Transcriptome comparison revealed 1330, 1347 and 1291 DEGs in the coelomocytes of A. japonicus at 4 h, 24 h and 72 h after LPS challenge, respectively (Table 4). Of these DEGs, 642, 890 and 837 were upregulated, while 688, 457 and 454 were downregulated at 4 h, 24 h and 72 h, respectively. At all three examined time points after LPS challenge, the total upregulated genes were more than downregulated genes. The imbalance was significant at 24 h and 72 h; the number of upregulated genes was nearly twice more than the downregulated. Some genes were upregulated or downregulated consistently at different time points after challenge (Fig. 8).
Table 4. Differentially expressed genes in the coelomocytes of Apostichopus japonicus after lipopolysaccharides (LPS) challenge
| ||4 h||24 h||72 h|
Approximately 58.4% (1802) of the DEGs in coelomocytes of A. japonicus were annotated. Gene Ontology annotation showed that 952 DEGs could be assigned with at least one GO term. The number of DEGs which have at least one GO term at three tested time points after challenge is shown in Fig. S2 (Supporting Information). KEGG pathway analysis showed that 1058 DEGs were mapped to 238 pathways, and metabolic pathways were the most abundant (190), followed by the focal adhesion (98), ECM–receptor interaction (71) and phagosome pathways (61). The DEGs contained some important immune-related genes, such as C-type lectin, lysozyme, interleukin 17C1 precursor, complement factors C3, Bf, H, Toll-like receptors, thioredoxin, tumour necrosis factor receptor-associated factor and lysosomal-associated transmembrane protein. The expression patterns of some DEGs corresponded to the previous data we obtained through qPCR detections (Yang et al. 2010; Zhou et al. 2011), and more should be further validated. These data provide important information of the coelomocytes in immune responses.
In conclusion, we performed a large-scale transcriptome sequencing of sea cucumber A. japonicus using an Illumina sequencing platform.
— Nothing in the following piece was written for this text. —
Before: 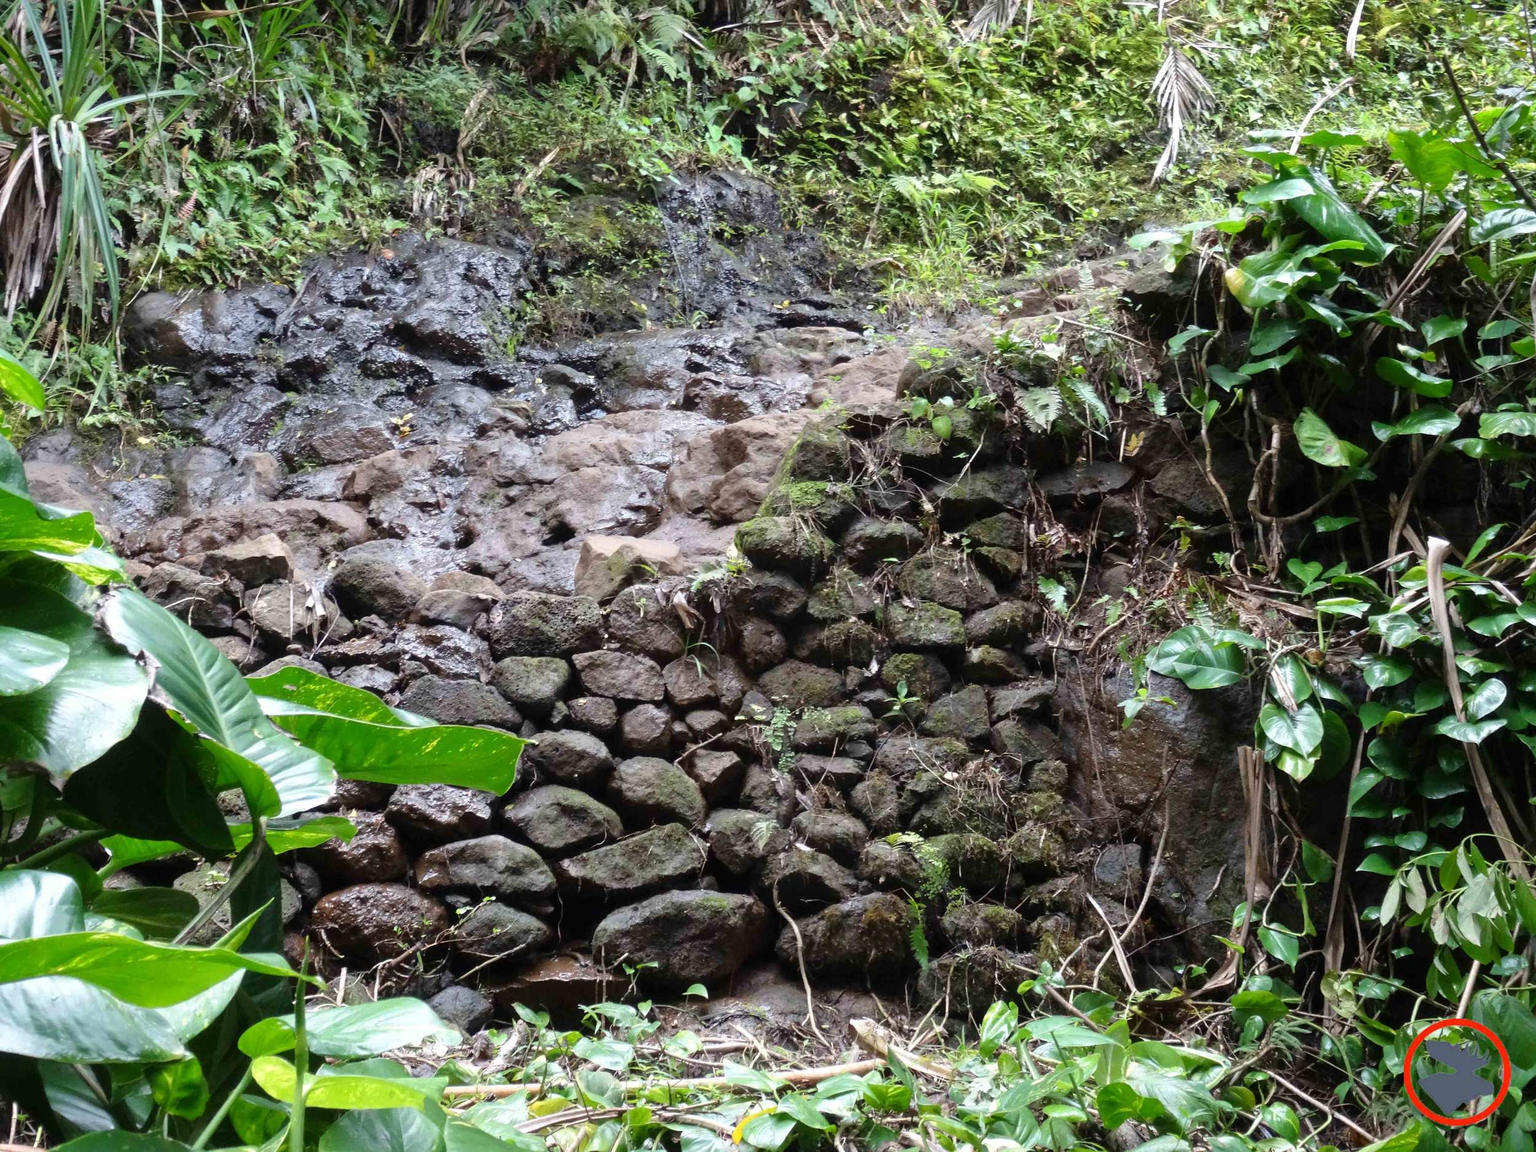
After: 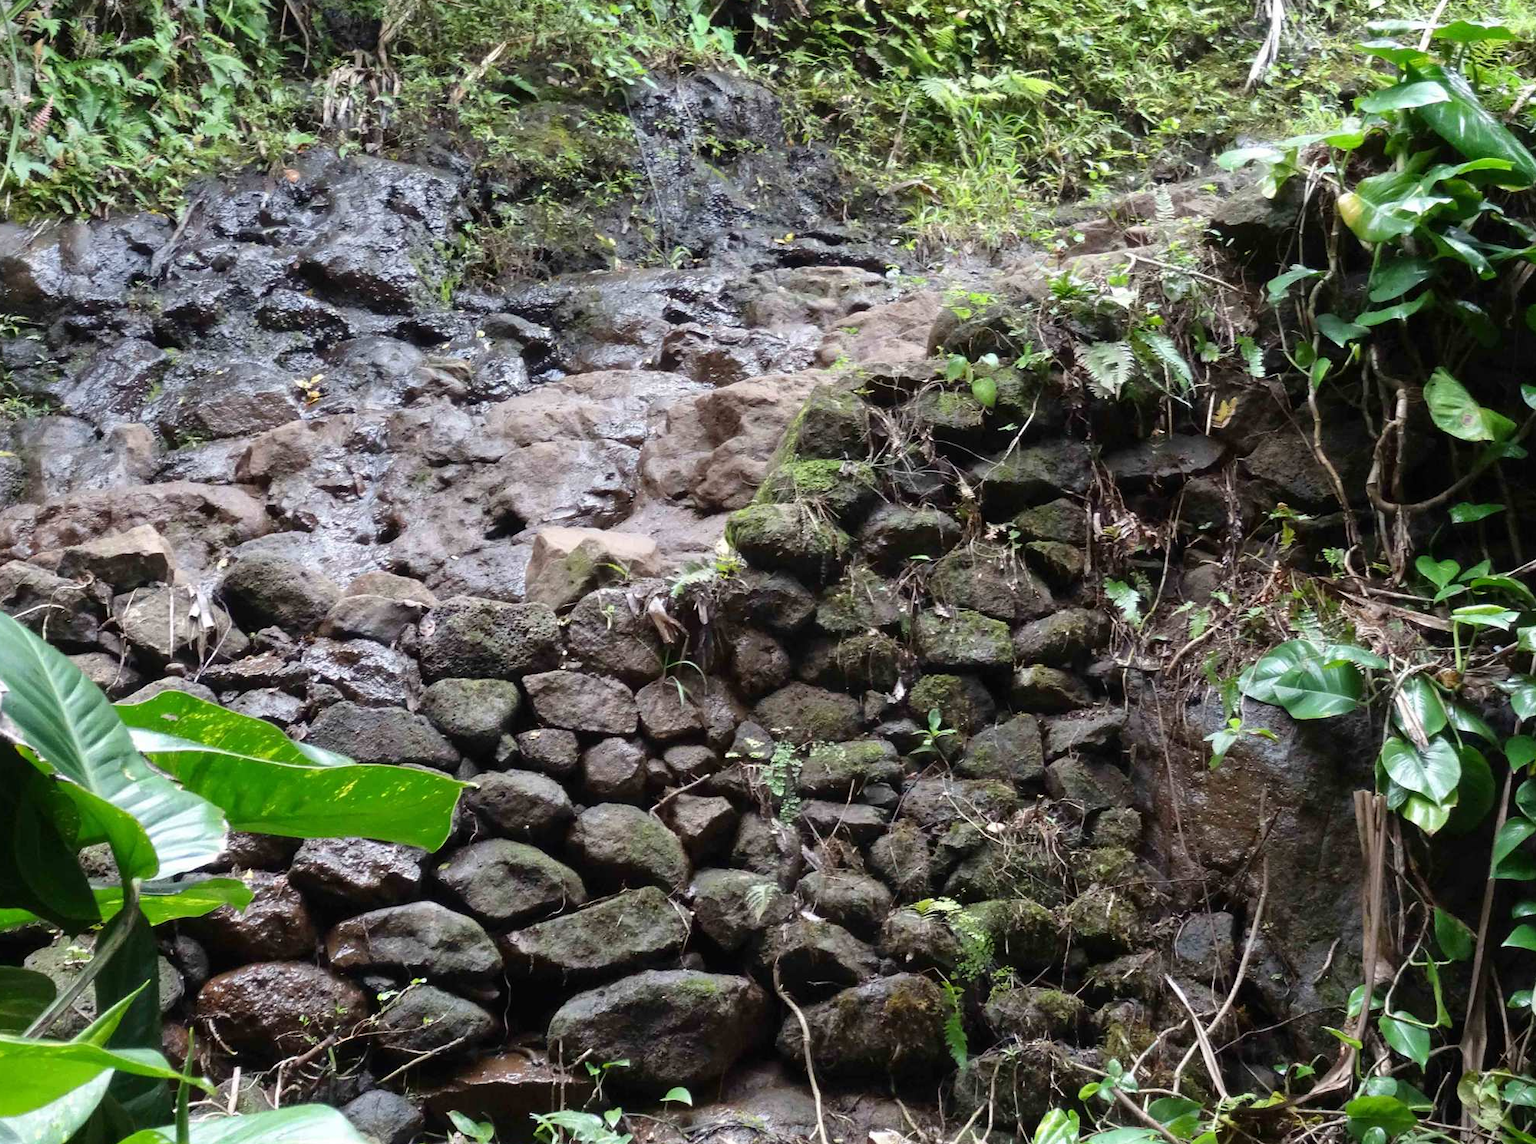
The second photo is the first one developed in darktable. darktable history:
crop and rotate: left 10.077%, top 9.904%, right 9.854%, bottom 10.576%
The assembly transcriptome quality of A. japonicus was improved greatly by integrating the Illumina data and the public data, permitting gene discovery and characterization across a broad range of functional categories. A large number of potential genetic markers were identified from the A. japonicus transcriptome. The SNPs and SSRs identified here will provide sufficient resource for genetics and molecular ecology studies in sea cucumber. The DEGs in response to LPS were also identified. Such data will facilitate immune-related genes discovery and functional genomic studies of the sea cucumber.